Informed Comment

Thoughts on the Middle East, History, and Religion

Juan Cole is President of the Global Americana Institute

Sunday, March 28, 2010

Sadrists Pivotal Party, Vows Liberation of Iraq from Foreigners;
Tehran attempts to Broker Alliance

Al-Hayat reports in Arabic on the emergence of the Sadr Movement as the largest Shiite party within the Shiite fundamentalist coalition, the Iraqi National Alliance. The Free Independent (al-Ahrar) party that represented the Sadrists won 38 seats out of the 70 that the INA garnered, making the Islamic Supreme Council of Iraq, the Islamic Virtue Party and other Shiite religious components of the list much smaller and less weighty in the coalition's deliberations.

No sooner, the article says, than the election tallies began coming in did the government of Prime Minister Nuri al-Maliki begin gradually releasing Sadrist prisoners who had been in Iraqi penitentiaries for years. Al-Hayat's sources say that in Babil Province, orders were received from the government to release members of the Sadr Movement, in an attempt to mollify that group.

Sadrist leader Liqa' Al-Yasin said that the Sadrists have now become the spinal column of the Iraqi National Alliance. He said that the movement had demonstrated that it had a large public base, and asserted that that base is cultured, aware, and abiding by the principles both of Islamic Law and the Nation. Al-Yasin said that the Sadrists would work for the liberation of Iraq and the realization of national sovereignty. [Translation: they want US troops out of their country tout de suite.] He adds that other goals are to gain the release of prisoners and to take some of the burdens off the shoulders of ordinary citizens. Sadrist leaders said that "the next phase will concentrate on political action to end the Occupation altogether."

Another Sadrist leader said that the movement has foresworn violence and that they would not take up arms again save in situation of dire necessity.

Meanwhile,
al-Hayat is also reporting that a couple of days ago representatives of the Sadr Movement
and of al-Maliki's State of Law met in Tehran in an Iranian-backed attempt quickly to form a new Shiite-dominated government. In Iran for the talks were President Jalal Talibani and his Shiite vice president, Adil Abdel Mahdi of the Islamic Supreme Council of Iraq.

This move underlines the way in which Iraq's election has geopolitical as well as local significance.
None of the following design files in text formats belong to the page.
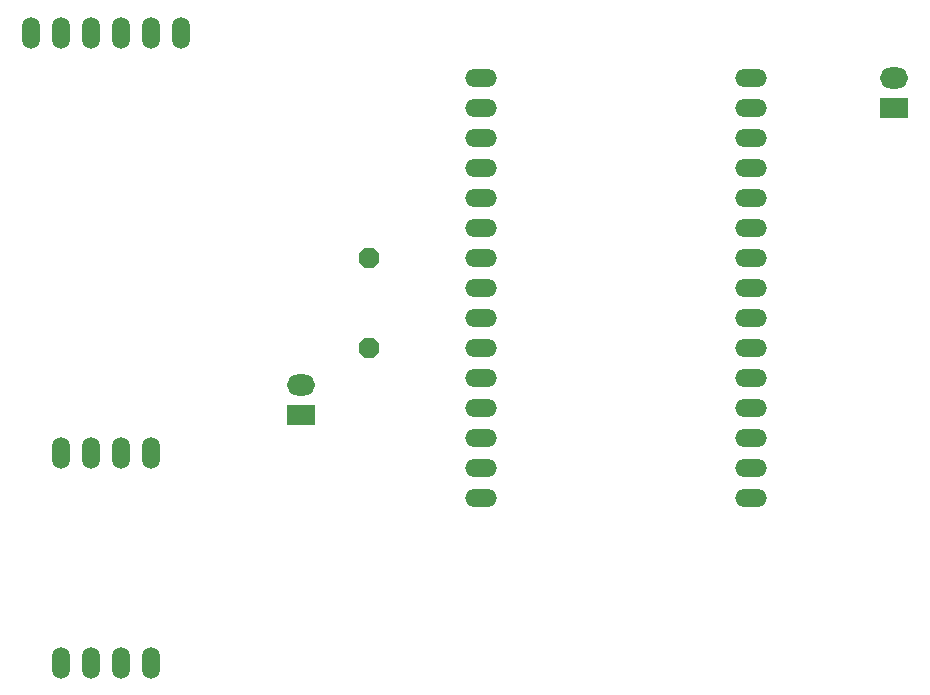
<source format=gbs>
G04 --- HEADER BEGIN --- *
%TF.GenerationSoftware,LibrePCB,LibrePCB,0.1.4*%
%TF.CreationDate,2020-05-17T22:40:43*%
%TF.ProjectId,Weather-Station-v1 - default,0f98d3d9-bdb5-4b12-bb1d-3210ebaa1a1a,v1*%
%TF.Part,Single*%
%FSLAX66Y66*%
%MOMM*%
G01*
G74*
G04 --- HEADER END --- *
G04 --- APERTURE LIST BEGIN --- *
%ADD10O,2.7X1.5*%
%ADD11O,1.5X2.7*%
%ADD12P,1.8256X8X112.5*%
%ADD13O,2.39X1.787*%
%ADD14R,2.39X1.787*%
G04 --- APERTURE LIST END --- *
G04 --- BOARD BEGIN --- *
D10*
X50165000Y52705000D03*
X50165000Y57785000D03*
X50165000Y50165000D03*
X73025000Y32385000D03*
X50165000Y32385000D03*
X73025000Y47625000D03*
X50165000Y55245000D03*
X50165000Y60325000D03*
X73025000Y65405000D03*
X73025000Y62865000D03*
X73025000Y37465000D03*
X50165000Y40005000D03*
X73025000Y42545000D03*
X50165000Y45085000D03*
X73025000Y52705000D03*
X50165000Y37465000D03*
X50165000Y67945000D03*
X73025000Y34925000D03*
X50165000Y47625000D03*
X50165000Y42545000D03*
X50165000Y34925000D03*
X73025000Y55245000D03*
X73025000Y45085000D03*
X73025000Y40005000D03*
X73025000Y67945000D03*
X73025000Y60325000D03*
X73025000Y57785000D03*
X73025000Y50165000D03*
X50165000Y65405000D03*
X50165000Y62865000D03*
D11*
X17145000Y18415000D03*
X22225000Y18415000D03*
X14605000Y18415000D03*
X19685000Y18415000D03*
D12*
X40640000Y52705000D03*
X40640000Y45085000D03*
D13*
X34925000Y41910000D03*
D14*
X34925000Y39370000D03*
D13*
X85090000Y67945000D03*
D14*
X85090000Y65405000D03*
D11*
X22225000Y71755000D03*
X12065000Y71755000D03*
X24765000Y71755000D03*
X19685000Y71755000D03*
X17145000Y36195000D03*
X17145000Y71755000D03*
X19685000Y36195000D03*
X14605000Y71755000D03*
X14605000Y36195000D03*
X22225000Y36195000D03*
G04 --- BOARD END --- *
%TF.MD5,48931d3c4722171b23dc5f44ba3d26e2*%
M02*

</source>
Also that Iran is sitting pretty while the US prepares to withdraw.



End/ (Not Continued)

3 Comments:

At 2:31 PM, Blogger Tao Dao Man said...

The day is approaching that Iraq will be an Islamic Republic.
The U.S. will have to prepare for that day.
Another pice to the puzzle is how do the Kurds play into this?
How much will the Saudi's want to influence the Iraqi Sunni population.

 
At 1:09 AM, Anonymous Thomas Ancrum Moore said...

Thank you Dr. Cole, without you we all would be guessing and hearing the predatory government's spin and outright lies... Too much at stake for them to even consider being straightforward... This looks to me like the endgame for the theft of Iraq.. What will become of the mega-mbbassy..?? Maybe air conditioned football

 
At 2:50 AM, Blogger leftside said...

What drama! America's guy (Allawi) miraculously wins, but is going to be fought tooth and nail. All the cards lie with the Kurds and Sadr. Do they choose nationalism and secularism or religious fundamentalism and sectarianism? If they diverge, it is likely Maliki will prevail.

Either way, someone is gonna be REAL pissed and their "democracy" is new enough there that an institutional crisis could easily turn violent again.